Если «Я» определяет наше существование как существование пассивного и изменчивого во времени «моего я», время является тем формальным отношением, согласно которому разум волнует самого себя аффектом или тем способом, посредством которого мы изнутри волнуем себя аффектом. То есть время может быть определено как Аффект, самоаффектация или, по меньшей мере, как формальная возможность взволновать себя аффектом. Именно в этом смысле время как неподвижная форма, которую более невозможно определить как простую последователь н ость, оказывается формой интериорности (внутренний смысл), тогда как пространство, которое более невозможно определить как сосуществование или одновременность, оказывается со своей стороны формой экстериорности, формальной возможностью быть аффективно взволнованным чем-то другим в качестве внешнего объекта. Форма интериорности не означает лишь то, что время внутри разума, поскольку пространство таково не в меньшей степени. Форма экстериорности также не означает просто того, что пространство предполагает «нечто другое», поскольку именно оно, напротив, делает возможным всякое представление объектов в качестве других или внешних. Но это значит, что экстериорность содержит столько же имманентности (поскольку пространство остается изнутри моего разума), сколько интериорность — трансцендентности (поскольку мой разум по отношению ко времени представлен как нечто отличное от «моего я»). Не в том дело, что время внутри нас или, по крайней мере, не то чтобы оно так уж внутри нас, это мы внутри времени и в этом качестве всегда отделены им от того, что, волнуя его аффектом, нас определяет. Интериорность непрестанно углубляет нас в нас самих, раскалывает нас в нас самих, нас раздваивает, хотя наше единство остается целым и невредимым. Раздвоение, которое не доходит до конца, потому что время конца не имеет, — но смятение, колебание, каковые учреждают время подобно тому, как скольжение, колыхание учреждает беспредельное пространство.

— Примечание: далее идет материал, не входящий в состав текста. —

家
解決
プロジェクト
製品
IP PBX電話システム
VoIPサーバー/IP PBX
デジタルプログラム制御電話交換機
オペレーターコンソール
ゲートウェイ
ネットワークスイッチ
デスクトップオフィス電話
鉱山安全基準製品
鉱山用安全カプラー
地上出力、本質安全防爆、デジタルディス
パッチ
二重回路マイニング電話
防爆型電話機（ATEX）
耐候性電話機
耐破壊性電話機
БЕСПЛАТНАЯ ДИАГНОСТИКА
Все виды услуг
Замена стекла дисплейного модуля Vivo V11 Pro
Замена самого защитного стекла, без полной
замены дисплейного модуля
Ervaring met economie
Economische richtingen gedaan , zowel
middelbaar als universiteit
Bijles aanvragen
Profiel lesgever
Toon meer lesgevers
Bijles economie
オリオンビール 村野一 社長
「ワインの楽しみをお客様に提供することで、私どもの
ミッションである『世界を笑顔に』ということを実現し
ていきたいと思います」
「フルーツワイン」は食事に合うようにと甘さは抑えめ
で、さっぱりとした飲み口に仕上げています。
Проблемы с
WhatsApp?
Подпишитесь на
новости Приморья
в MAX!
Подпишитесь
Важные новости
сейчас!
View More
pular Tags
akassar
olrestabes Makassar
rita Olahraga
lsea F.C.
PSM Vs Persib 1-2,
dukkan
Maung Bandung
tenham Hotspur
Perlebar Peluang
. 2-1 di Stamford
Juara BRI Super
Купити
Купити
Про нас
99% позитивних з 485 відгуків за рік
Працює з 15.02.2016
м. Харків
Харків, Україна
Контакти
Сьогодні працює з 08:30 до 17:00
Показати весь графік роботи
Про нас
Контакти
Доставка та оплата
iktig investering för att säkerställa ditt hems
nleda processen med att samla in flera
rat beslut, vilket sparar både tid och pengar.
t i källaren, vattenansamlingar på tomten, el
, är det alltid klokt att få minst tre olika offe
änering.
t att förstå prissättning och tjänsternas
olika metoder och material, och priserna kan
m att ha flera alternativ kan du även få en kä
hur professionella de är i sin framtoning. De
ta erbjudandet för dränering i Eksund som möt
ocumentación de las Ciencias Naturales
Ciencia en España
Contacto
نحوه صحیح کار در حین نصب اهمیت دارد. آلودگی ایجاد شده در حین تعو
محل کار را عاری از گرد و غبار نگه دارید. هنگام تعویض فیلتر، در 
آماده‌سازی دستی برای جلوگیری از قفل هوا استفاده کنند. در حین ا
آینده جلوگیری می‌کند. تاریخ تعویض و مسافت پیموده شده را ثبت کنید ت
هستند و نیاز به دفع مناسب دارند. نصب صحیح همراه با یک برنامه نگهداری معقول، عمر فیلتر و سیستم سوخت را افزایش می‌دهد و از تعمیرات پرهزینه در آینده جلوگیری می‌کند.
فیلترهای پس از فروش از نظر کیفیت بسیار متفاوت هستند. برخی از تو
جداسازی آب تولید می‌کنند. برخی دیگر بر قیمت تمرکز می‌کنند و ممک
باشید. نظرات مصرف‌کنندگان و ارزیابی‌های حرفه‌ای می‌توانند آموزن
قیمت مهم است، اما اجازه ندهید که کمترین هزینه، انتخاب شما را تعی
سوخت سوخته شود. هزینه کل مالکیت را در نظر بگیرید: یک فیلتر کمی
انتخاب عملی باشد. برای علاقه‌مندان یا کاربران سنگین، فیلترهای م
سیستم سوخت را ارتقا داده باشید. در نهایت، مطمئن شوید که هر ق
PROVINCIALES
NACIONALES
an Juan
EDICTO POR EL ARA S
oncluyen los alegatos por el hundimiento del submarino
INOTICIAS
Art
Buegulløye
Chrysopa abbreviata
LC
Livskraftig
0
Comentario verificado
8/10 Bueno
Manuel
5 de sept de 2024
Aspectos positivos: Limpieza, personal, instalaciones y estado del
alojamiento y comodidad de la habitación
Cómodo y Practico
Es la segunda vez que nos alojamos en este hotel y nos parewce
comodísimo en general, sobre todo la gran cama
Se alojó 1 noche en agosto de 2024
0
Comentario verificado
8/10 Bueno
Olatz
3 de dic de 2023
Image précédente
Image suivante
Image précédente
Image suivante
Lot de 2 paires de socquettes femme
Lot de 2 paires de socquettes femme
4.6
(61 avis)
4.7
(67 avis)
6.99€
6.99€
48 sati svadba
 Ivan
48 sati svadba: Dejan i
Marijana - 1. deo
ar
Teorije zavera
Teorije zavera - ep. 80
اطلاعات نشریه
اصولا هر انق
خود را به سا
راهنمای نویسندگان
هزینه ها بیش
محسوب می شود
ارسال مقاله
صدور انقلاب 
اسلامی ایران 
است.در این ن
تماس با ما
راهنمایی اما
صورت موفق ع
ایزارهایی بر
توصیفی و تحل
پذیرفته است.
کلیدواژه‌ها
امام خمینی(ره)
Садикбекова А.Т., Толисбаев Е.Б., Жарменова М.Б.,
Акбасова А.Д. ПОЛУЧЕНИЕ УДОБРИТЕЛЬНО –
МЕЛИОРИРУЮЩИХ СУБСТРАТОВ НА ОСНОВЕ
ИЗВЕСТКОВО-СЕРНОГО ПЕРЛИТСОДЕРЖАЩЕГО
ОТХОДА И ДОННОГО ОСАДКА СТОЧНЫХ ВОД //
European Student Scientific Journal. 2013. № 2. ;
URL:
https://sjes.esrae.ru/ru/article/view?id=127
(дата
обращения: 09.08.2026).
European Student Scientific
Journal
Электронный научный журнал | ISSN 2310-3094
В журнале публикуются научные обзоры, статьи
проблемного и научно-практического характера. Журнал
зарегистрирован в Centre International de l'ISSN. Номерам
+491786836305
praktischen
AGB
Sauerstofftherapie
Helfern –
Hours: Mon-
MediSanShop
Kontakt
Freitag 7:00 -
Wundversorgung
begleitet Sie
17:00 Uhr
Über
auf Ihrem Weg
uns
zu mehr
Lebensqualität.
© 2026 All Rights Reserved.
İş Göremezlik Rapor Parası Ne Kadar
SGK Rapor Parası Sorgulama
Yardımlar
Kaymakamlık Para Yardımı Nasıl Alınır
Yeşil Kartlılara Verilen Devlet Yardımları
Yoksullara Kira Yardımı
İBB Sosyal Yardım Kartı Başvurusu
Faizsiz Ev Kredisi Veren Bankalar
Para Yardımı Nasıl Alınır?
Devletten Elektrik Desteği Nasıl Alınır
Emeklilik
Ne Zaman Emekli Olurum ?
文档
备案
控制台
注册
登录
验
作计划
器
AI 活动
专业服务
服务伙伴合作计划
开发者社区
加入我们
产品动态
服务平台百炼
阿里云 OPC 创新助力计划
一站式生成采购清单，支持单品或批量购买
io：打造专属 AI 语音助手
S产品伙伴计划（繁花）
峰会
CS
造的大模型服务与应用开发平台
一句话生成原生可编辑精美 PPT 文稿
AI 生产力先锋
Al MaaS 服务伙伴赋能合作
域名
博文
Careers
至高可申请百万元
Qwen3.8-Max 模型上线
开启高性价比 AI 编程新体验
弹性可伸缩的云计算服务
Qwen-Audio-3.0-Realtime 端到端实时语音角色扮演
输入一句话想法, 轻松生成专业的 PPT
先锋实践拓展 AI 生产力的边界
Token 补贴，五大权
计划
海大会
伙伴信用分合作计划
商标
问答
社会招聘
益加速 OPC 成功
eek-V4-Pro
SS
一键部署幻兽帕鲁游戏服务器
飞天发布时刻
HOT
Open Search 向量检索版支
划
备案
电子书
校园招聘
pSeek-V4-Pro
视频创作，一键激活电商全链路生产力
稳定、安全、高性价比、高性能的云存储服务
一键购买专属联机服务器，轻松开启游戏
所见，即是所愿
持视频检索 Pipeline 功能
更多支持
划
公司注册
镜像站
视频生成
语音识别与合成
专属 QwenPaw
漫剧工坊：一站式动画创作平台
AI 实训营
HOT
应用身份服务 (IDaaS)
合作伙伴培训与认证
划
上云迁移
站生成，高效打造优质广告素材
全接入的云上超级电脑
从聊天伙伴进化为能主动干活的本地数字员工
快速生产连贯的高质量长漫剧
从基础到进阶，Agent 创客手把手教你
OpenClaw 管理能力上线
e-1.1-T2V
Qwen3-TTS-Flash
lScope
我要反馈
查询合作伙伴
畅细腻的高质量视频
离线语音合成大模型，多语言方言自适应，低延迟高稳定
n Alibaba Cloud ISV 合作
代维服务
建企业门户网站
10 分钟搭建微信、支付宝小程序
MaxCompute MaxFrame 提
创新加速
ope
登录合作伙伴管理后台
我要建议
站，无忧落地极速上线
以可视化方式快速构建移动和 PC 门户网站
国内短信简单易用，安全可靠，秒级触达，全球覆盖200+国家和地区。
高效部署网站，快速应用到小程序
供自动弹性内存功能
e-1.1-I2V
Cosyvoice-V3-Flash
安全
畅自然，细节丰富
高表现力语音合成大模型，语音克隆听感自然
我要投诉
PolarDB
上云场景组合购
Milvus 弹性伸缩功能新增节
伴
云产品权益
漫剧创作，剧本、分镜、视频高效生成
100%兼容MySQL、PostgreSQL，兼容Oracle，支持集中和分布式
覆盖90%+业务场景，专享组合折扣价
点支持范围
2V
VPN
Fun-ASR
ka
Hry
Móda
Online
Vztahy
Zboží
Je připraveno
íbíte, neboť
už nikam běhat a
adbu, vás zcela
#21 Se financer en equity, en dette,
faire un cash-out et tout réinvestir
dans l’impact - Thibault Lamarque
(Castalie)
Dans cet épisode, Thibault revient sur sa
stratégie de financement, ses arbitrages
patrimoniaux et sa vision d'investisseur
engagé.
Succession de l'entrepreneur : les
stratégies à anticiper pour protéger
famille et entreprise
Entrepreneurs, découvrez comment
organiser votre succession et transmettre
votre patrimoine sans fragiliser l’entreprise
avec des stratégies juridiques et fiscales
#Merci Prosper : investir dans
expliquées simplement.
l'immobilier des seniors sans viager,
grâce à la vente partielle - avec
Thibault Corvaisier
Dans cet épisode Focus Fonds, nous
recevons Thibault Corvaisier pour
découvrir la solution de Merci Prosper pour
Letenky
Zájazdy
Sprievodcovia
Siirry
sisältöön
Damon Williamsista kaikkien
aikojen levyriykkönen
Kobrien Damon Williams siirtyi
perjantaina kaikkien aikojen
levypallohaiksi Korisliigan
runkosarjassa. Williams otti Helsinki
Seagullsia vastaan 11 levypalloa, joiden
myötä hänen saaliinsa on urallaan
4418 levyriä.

…Чрезвычайно мучительно, когда тобой управляют по законам, которых ты не знаешь… Сам характер этих законов требует, чтобы их содержание сохранялось в тайне.

Кафка, К вопросу о законах

Скорее уж закон как таковой, поскольку законы, которых ты не знаешь, неотличимы друг от друга. Античное сознание говорит нам о законах, потому что они позволяют нам узнать Благо или лучшее в тех или иных условиях: законы свидетельствуют, что есть Благо, из которого они проистекают. Законы — это «второй ресурс», представит ель Блага в мире, покинутом богами. Когда истинный Политик в отсутствии, он оставляет общие директивы, которые должно познать людям, дабы управлять собой. Следовательно, с точки зрения познания, законы — это некая имитация Блага в том или ином определенном случае.